(begin)
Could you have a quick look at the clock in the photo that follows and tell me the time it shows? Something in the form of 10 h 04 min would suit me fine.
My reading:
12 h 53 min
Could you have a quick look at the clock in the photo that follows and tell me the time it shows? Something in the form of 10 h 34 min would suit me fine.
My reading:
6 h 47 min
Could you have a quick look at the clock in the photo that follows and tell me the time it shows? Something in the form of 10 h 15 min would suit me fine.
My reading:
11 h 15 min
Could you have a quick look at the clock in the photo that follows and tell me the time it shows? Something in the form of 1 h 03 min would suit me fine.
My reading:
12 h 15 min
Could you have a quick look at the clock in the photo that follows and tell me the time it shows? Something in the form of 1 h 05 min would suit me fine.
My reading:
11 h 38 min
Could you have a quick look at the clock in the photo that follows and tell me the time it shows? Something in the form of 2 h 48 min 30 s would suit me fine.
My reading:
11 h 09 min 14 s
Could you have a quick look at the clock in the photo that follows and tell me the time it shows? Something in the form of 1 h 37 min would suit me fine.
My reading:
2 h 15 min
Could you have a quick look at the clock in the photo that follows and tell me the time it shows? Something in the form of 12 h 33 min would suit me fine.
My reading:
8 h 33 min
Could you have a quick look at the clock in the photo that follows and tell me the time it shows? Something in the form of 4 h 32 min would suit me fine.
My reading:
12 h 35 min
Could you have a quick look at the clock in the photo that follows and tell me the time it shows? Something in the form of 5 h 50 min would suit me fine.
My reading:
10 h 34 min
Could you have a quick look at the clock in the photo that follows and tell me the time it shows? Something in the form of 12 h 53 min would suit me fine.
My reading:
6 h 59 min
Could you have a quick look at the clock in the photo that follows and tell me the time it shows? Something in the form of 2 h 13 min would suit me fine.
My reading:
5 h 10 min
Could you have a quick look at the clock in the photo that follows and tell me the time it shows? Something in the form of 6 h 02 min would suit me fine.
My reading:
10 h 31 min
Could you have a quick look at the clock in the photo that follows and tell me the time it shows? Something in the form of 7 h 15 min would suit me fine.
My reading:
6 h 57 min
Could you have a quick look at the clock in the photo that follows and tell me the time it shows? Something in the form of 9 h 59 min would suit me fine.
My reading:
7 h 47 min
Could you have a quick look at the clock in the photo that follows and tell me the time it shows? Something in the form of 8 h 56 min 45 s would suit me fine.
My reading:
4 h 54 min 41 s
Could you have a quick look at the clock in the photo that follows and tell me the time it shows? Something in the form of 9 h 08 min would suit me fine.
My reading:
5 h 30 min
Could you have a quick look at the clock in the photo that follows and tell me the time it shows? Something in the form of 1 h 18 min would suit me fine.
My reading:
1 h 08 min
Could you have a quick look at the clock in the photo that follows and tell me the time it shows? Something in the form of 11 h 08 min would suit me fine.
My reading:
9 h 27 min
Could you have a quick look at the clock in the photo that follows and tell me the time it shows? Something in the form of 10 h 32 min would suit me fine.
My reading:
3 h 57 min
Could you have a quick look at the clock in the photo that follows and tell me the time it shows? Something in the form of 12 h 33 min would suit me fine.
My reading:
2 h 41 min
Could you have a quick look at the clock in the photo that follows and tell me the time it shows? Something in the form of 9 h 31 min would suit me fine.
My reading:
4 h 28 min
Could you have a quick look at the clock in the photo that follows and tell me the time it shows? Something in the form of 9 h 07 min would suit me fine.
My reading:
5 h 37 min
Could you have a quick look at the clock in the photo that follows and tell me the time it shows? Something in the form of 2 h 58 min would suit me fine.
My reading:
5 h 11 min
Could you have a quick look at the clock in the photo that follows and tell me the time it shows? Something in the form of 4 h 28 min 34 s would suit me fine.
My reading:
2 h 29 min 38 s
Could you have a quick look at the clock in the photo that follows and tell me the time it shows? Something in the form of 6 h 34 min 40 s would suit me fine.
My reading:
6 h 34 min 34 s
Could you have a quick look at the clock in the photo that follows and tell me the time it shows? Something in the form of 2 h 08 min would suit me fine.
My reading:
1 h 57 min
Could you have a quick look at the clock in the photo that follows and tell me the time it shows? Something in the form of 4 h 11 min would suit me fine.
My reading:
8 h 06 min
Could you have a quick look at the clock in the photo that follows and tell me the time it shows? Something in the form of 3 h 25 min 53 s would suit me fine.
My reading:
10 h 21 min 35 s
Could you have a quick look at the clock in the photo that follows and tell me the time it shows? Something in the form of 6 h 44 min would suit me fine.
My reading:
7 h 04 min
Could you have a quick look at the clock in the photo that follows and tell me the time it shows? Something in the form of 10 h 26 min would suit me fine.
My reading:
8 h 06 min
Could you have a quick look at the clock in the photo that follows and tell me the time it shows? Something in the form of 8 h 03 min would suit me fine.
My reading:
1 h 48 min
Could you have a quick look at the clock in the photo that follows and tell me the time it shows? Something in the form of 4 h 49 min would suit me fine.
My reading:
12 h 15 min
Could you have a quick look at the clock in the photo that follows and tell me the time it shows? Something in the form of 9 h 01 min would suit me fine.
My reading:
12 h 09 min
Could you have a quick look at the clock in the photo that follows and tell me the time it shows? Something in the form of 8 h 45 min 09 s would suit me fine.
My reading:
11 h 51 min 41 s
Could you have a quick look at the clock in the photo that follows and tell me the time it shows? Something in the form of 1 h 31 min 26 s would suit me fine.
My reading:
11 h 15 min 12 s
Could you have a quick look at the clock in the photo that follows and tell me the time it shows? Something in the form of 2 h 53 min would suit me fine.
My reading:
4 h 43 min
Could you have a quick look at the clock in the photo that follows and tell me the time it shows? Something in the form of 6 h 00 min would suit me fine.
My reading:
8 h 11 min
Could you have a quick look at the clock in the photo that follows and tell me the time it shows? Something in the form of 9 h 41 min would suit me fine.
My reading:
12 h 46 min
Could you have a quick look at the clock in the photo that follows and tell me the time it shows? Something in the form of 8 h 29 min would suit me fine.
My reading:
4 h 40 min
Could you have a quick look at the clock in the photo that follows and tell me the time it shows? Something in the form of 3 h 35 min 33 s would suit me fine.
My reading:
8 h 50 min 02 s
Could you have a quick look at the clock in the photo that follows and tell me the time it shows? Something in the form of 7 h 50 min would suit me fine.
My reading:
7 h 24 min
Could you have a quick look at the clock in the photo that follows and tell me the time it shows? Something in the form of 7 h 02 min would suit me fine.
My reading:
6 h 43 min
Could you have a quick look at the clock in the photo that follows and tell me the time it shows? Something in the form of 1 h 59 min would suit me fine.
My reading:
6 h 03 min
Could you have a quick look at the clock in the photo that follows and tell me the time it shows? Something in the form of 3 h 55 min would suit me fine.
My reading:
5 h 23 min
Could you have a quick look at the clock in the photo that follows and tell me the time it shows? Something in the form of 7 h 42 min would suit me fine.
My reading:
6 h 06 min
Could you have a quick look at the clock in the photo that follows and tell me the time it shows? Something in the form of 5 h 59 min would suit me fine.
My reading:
(end)
INSTRUCTION:
Set out every line of the records above as a numbered list, leaving out any blank lines.

ANSWER TO THIS EXERCISE:
1. Could you have a quick look at the clock in the photo that follows and tell me the time it shows? Something in the form of 10 h 04 min would suit me fine.
2. My reading:
3. 12 h 53 min
4. Could you have a quick look at the clock in the photo that follows and tell me the time it shows? Something in the form of 10 h 34 min would suit me fine.
5. My reading:
6. 6 h 47 min
7. Could you have a quick look at the clock in the photo that follows and tell me the time it shows? Something in the form of 10 h 15 min would suit me fine.
8. My reading:
9. 11 h 15 min
10. Could you have a quick look at the clock in the photo that follows and tell me the time it shows? Something in the form of 1 h 03 min would suit me fine.
11. My reading:
12. 12 h 15 min
13. Could you have a quick look at the clock in the photo that follows and tell me the time it shows? Something in the form of 1 h 05 min would suit me fine.
14. My reading:
15. 11 h 38 min
16. Could you have a quick look at the clock in the photo that follows and tell me the time it shows? Something in the form of 2 h 48 min 30 s would suit me fine.
17. My reading:
18. 11 h 09 min 14 s
19. Could you have a quick look at the clock in the photo that follows and tell me the time it shows? Something in the form of 1 h 37 min would suit me fine.
20. My reading:
21. 2 h 15 min
22. Could you have a quick look at the clock in the photo that follows and tell me the time it shows? Something in the form of 12 h 33 min would suit me fine.
23. My reading:
24. 8 h 33 min
25. Could you have a quick look at the clock in the photo that follows and tell me the time it shows? Something in the form of 4 h 32 min would suit me fine.
26. My reading:
27. 12 h 35 min
28. Could you have a quick look at the clock in the photo that follows and tell me the time it shows? Something in the form of 5 h 50 min would suit me fine.
29. My reading:
30. 10 h 34 min
31. Could you have a quick look at the clock in the photo that follows and tell me the time it shows? Something in the form of 12 h 53 min would suit me fine.
32. My reading:
33. 6 h 59 min
34. Could you have a quick look at the clock in the photo that follows and tell me the time it shows? Something in the form of 2 h 13 min would suit me fine.
35. My reading:
36. 5 h 10 min
37. Could you have a quick look at the clock in the photo that follows and tell me the time it shows? Something in the form of 6 h 02 min would suit me fine.
38. My reading:
39. 10 h 31 min
40. Could you have a quick look at the clock in the photo that follows and tell me the time it shows? Something in the form of 7 h 15 min would suit me fine.
41. My reading:
42. 6 h 57 min
43. Could you have a quick look at the clock in the photo that follows and tell me the time it shows? Something in the form of 9 h 59 min would suit me fine.
44. My reading:
45. 7 h 47 min
46. Could you have a quick look at the clock in the photo that follows and tell me the time it shows? Something in the form of 8 h 56 min 45 s would suit me fine.
47. My reading:
48. 4 h 54 min 41 s
49. Could you have a quick look at the clock in the photo that follows and tell me the time it shows? Something in the form of 9 h 08 min would suit me fine.
50. My reading:
51. 5 h 30 min
52. Could you have a quick look at the clock in the photo that follows and tell me the time it shows? Something in the form of 1 h 18 min would suit me fine.
53. My reading:
54. 1 h 08 min
55. Could you have a quick look at the clock in the photo that follows and tell me the time it shows? Something in the form of 11 h 08 min would suit me fine.
56. My reading:
57. 9 h 27 min
58. Could you have a quick look at the clock in the photo that follows and tell me the time it shows? Something in the form of 10 h 32 min would suit me fine.
59. My reading:
60. 3 h 57 min
61. Could you have a quick look at the clock in the photo that follows and tell me the time it shows? Something in the form of 12 h 33 min would suit me fine.
62. My reading:
63. 2 h 41 min
64. Could you have a quick look at the clock in the photo that follows and tell me the time it shows? Something in the form of 9 h 31 min would suit me fine.
65. My reading:
66. 4 h 28 min
67. Could you have a quick look at the clock in the photo that follows and tell me the time it shows? Something in the form of 9 h 07 min would suit me fine.
68. My reading:
69. 5 h 37 min
70. Could you have a quick look at the clock in the photo that follows and tell me the time it shows? Something in the form of 2 h 58 min would suit me fine.
71. My reading:
72. 5 h 11 min
73. Could you have a quick look at the clock in the photo that follows and tell me the time it shows? Something in the form of 4 h 28 min 34 s would suit me fine.
74. My reading:
75. 2 h 29 min 38 s
76. Could you have a quick look at the clock in the photo that follows and tell me the time it shows? Something in the form of 6 h 34 min 40 s would suit me fine.
77. My reading:
78. 6 h 34 min 34 s
79. Could you have a quick look at the clock in the photo that follows and tell me the time it shows? Something in the form of 2 h 08 min would suit me fine.
80. My reading:
81. 1 h 57 min
82. Could you have a quick look at the clock in the photo that follows and tell me the time it shows? Something in the form of 4 h 11 min would suit me fine.
83. My reading:
84. 8 h 06 min
85. Could you have a quick look at the clock in the photo that follows and tell me the time it shows? Something in the form of 3 h 25 min 53 s would suit me fine.
86. My reading:
87. 10 h 21 min 35 s
88. Could you have a quick look at the clock in the photo that follows and tell me the time it shows? Something in the form of 6 h 44 min would suit me fine.
89. My reading:
90. 7 h 04 min
91. Could you have a quick look at the clock in the photo that follows and tell me the time it shows? Something in the form of 10 h 26 min would suit me fine.
92. My reading:
93. 8 h 06 min
94. Could you have a quick look at the clock in the photo that follows and tell me the time it shows? Something in the form of 8 h 03 min would suit me fine.
95. My reading:
96. 1 h 48 min
97. Could you have a quick look at the clock in the photo that follows and tell me the time it shows? Something in the form of 4 h 49 min would suit me fine.
98. My reading:
99. 12 h 15 min
100. Could you have a quick look at the clock in the photo that follows and tell me the time it shows? Something in the form of 9 h 01 min would suit me fine.
101. My reading:
102. 12 h 09 min
103. Could you have a quick look at the clock in the photo that follows and tell me the time it shows? Something in the form of 8 h 45 min 09 s would suit me fine.
104. My reading:
105. 11 h 51 min 41 s
106. Could you have a quick look at the clock in the photo that follows and tell me the time it shows? Something in the form of 1 h 31 min 26 s would suit me fine.
107. My reading:
108. 11 h 15 min 12 s
109. Could you have a quick look at the clock in the photo that follows and tell me the time it shows? Something in the form of 2 h 53 min would suit me fine.
110. My reading:
111. 4 h 43 min
112. Could you have a quick look at the clock in the photo that follows and tell me the time it shows? Something in the form of 6 h 00 min would suit me fine.
113. My reading:
114. 8 h 11 min
115. Could you have a quick look at the clock in the photo that follows and tell me the time it shows? Something in the form of 9 h 41 min would suit me fine.
116. My reading:
117. 12 h 46 min
118. Could you have a quick look at the clock in the photo that follows and tell me the time it shows? Something in the form of 8 h 29 min would suit me fine.
119. My reading:
120. 4 h 40 min
121. Could you have a quick look at the clock in the photo that follows and tell me the time it shows? Something in the form of 3 h 35 min 33 s would suit me fine.
122. My reading:
123. 8 h 50 min 02 s
124. Could you have a quick look at the clock in the photo that follows and tell me the time it shows? Something in the form of 7 h 50 min would suit me fine.
125. My reading:
126. 7 h 24 min
127. Could you have a quick look at the clock in the photo that follows and tell me the time it shows? Something in the form of 7 h 02 min would suit me fine.
128. My reading:
129. 6 h 43 min
130. Could you have a quick look at the clock in the photo that follows and tell me the time it shows? Something in the form of 1 h 59 min would suit me fine.
131. My reading:
132. 6 h 03 min
133. Could you have a quick look at the clock in the photo that follows and tell me the time it shows? Something in the form of 3 h 55 min would suit me fine.
134. My reading:
135. 5 h 23 min
136. Could you have a quick look at the clock in the photo that follows and tell me the time it shows? Something in the form of 7 h 42 min would suit me fine.
137. My reading:
138. 6 h 06 min
139. Could you have a quick look at the clock in the photo that follows and tell me the time it shows? Something in the form of 5 h 59 min would suit me fine.
140. My reading:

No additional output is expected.